The second column of Table 2 provides a test of the second hypothesis that an increase in Medicaid payment will be associated with lower quality in the presence of CON and moratoria. When the model is isolated to the most restrictive markets, the positive relationship between Medicaid payment and quality largely falls away. However, the coefficient is still negative (implying a positive association between Medicaid payment and quality), but the magnitude of the coefficient (−0.000031) is approximately one-fifth as large as the coefficient from the national model (−0.000171). Additionally, the result is no longer statistically significant. A Chow test from a pooled model indicated that the Medicaid payment coefficient is statistically different across the overall and most restrictive models. Thus, although these results do not directly support the negative finding advanced in the second hypothesis, we do find an attenuated association between Medicaid payment and nursing home quality in the most restrictive markets providing some evidence of a deleterious effect of CON and moratoria on nursing home quality.

We next isolated the model to those high-Medicaid homes to examine the role of Medicaid payment in a resource-poor environment. Across all nursing home markets (see column 3, Table 2), an increase in Medicaid payment had a statistically significant positive association with nursing home quality. The elasticity implied by the estimate from the model was −0.20. Put alternatively, a 10 percent increase in the Medicaid rate was associated with a 2.0 percent decrease in the risk-adjusted pressure ulcer rate within those homes with a high proportion of Medicaid residents. This elasticity is larger than the result reported above for all nursing homes nationwide implying that the level of Medicaid payment is particularly important within facilities that care for a disproportionately high number of Medicaid residents. Thus, this result provides support for our third hypothesis that Medicaid payment would be associated with higher quality within high-Medicaid homes.
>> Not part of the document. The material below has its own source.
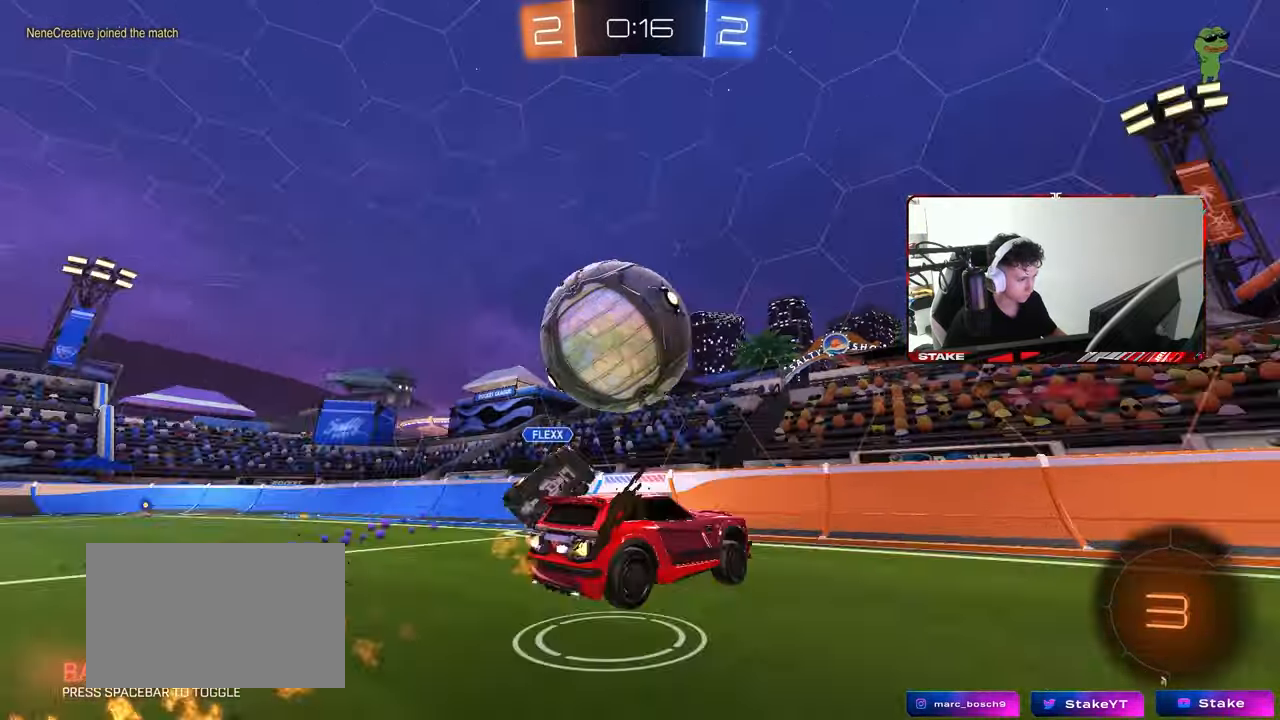
{"keys": ["a", "shift"], "mouse": [], "mouse_move": "still", "events": [[33, "mouse_left", "up"], [83, "mouse_right", "down"], [83, "w", "down"], [217, "s", "down"], [217, "w", "up"], [250, "mouse_right", "up"], [317, "s", "up"]]}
When we limited the analysis to high-Medicaid homes in the most restrictive markets (see column 4, Table 2), we once again observed an attenuation of the association between Medicaid payment and nursing home quality. The magnitude of the coefficient (−0.00016) is approximately two-thirds as large as the coefficient (−0.00024) from the high-Medicaid homes model. The result is not statistically significant (at the 5 percent level), although there may be insufficient precision (N =572) to detect an effect. A Chow test did not indicate a statistically significant difference across the Medicaid payment coefficients from the two models. Nevertheless, these results do support the final hypothesis that a change in Medicaid payment would not be associated with nursing home quality in high-Medicaid homes under a bed constraint.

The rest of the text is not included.